With imaging mass spectrometry we examine the biomolecular make-up of patient tissue samples to identify the biomolecular changes that accompany disease. We combine imaging mass spectrometry with pathology, digital image analysis and statistics for the identification of diagnostic and prognostic biomarkers (see also
Matrix-assisted laser desorption/ionization mass spectrometry (MALDI-MS) can generate mass spectral profiles directly from tissue that contain hundreds of distinct biomolecular ions. Spatially-correlated analysis, imaging MS, can reveal how each of these biomolecular ions varies in clinical tissue samples.
One of the most important features of imaging MS is that the tissue’s integrity is not harmed. This allows a microscopic image of the tissue, i.e. its histological image, to be registered with the imaging MS data. This direct comparison enables the molecular profiles from specific histological entities or regions to be extracted, and to assess if further cellular specification may be obtained on the basis of the measured mass spectral information.
There is now ample evidence that imaging MS is having an impact in disease detection, particularly cancer. The differential MS profiles can be used to identify candidate biomarkers, and when combined with clinical outcomes identify MS signatures associated with prognosis or response to therapy.
The figure shows an example of a protein imaging MS analysis of central chondrosarcoma and peripheral chondrosarcoma, histologically identical bone tumors that grow within the medulla cavity or from the bone surface respectively. The imaging MS data shows proteins localized to each specific form of chondrosarcoma, but in each case the proteins are heterogeneously distributed throughout the tissues (
Jones et al., 2013). We recently demonstrated that the biomarkers detected by MSI could be robust to differences in patient series, MSI methodology, MSI tissue preparation method, and measurement location ( Dekker et al., 2014).
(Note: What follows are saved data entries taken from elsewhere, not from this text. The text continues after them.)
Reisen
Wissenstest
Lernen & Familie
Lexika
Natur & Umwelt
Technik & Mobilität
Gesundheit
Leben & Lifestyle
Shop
30 μm spatial resolution MALDI imaging MS of proteins in atherosclerotic arterial tissue (
Martin-Lorenzo et al., 2014). The mass spectrum is the mean average of all pixels and demonstrates many distinct protein ions were detected. Inset shows example mass spectral images localized to the media (m/z 3568) and intima (m/z 3010). The histological image and Red Alizarin (RA) image are included to contextualize the mass spectral images in terms of the tissue morphology and atherosclerotic (calcified) plaques; M = media; I = intima; P = plaque.
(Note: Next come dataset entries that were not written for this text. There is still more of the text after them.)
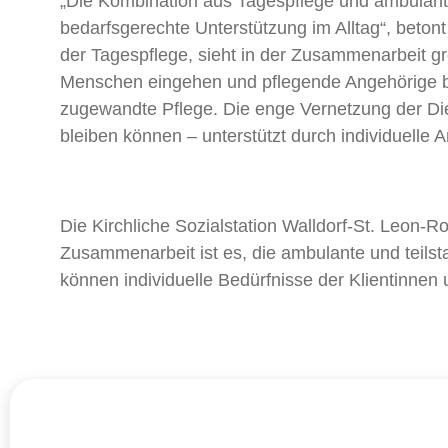
„Die Kombination aus Tagespflege und ambulante
bedarfsgerechte Unterstützung im Alltag“, betont
der Tagespflege, sieht in der Zusammenarbeit g
Menschen eingehen und pflegende Angehörige bes
zugewandte Pflege. Die enge Vernetzung der Die
bleiben können – unterstützt durch individuelle
Die Kirchliche Sozialstation Walldorf-St. Leon-R
Zusammenarbeit ist es, die ambulante und teils
können individuelle Bedürfnisse der Klientinne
Imaging MS analyses thin tissue sections; by analyzing sequential tissue sections and aligning the resulting datasets we have recorded 3D imaging MS datasets of protein and peptide distributions. In the example shown to the left the protein images were obtained from wild type mouse brains following cortical spreading depression (the electrophysiological correlate of migraine with aura) (
Jones et al., 2012). In this study we used the same technology but different tissue preparation protocols to analyze the metabolite, peptide and protein changes following CSD.
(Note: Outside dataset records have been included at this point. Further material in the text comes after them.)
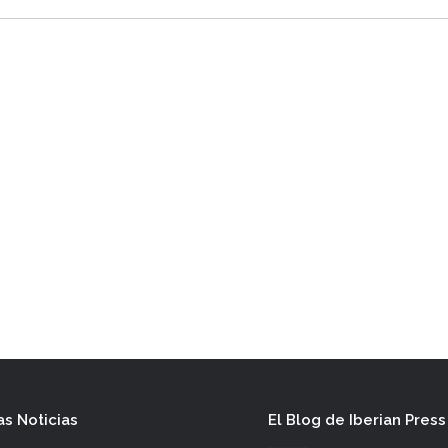
as Noticias
El Blog de Iberian Press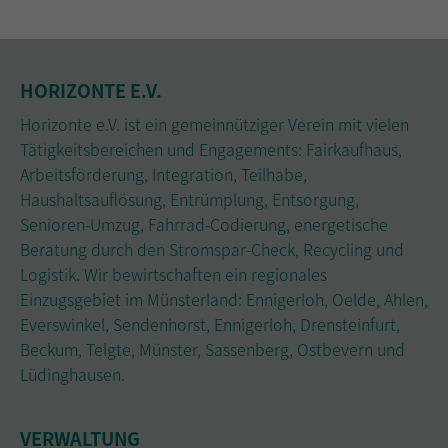
HORIZONTE E.V.
Horizonte e.V. ist ein gemeinnütziger Verein mit vielen
Tätigkeitsbereichen und Engagements: Fairkaufhaus,
Arbeitsförderung, Integration, Teilhabe,
Haushaltsauflösung, Entrümplung, Entsorgung,
Senioren-Umzug, Fahrrad-Codierung, energetische
Beratung durch den Stromspar-Check, Recycling und
Logistik. Wir bewirtschaften ein regionales
Einzugsgebiet im Münsterland: Ennigerloh, Oelde, Ahlen,
Everswinkel, Sendenhorst, Ennigerloh, Drensteinfurt,
Beckum, Telgte, Münster, Sassenberg, Ostbevern und
Lüdinghausen.
VERWALTUNG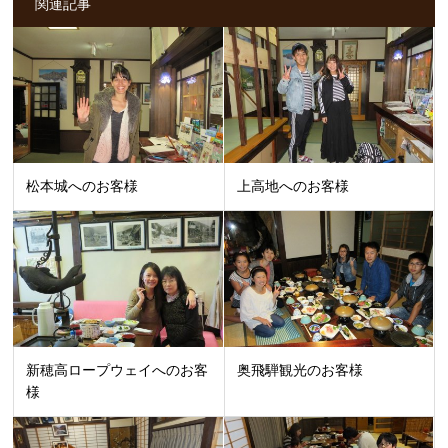
関連記事
松本城へのお客様
上高地へのお客様
新穂高ロープウェイへのお客
奥飛騨観光のお客様
様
When comparing biomolecular signatures from different animals it is imperative that the tissue sections (analyzed by imaging MS) contain as near identical organs/cells as possible. In collaboration with WP4 we have demonstrated how imaging MS data from rodent models may be automatically registered to curated tissue atlases, thereby automatically placing the MSI results within their correct neurological context (
Abdelmoula et al., 2014). Such developments are key to the wider application of MSI for brain disorders.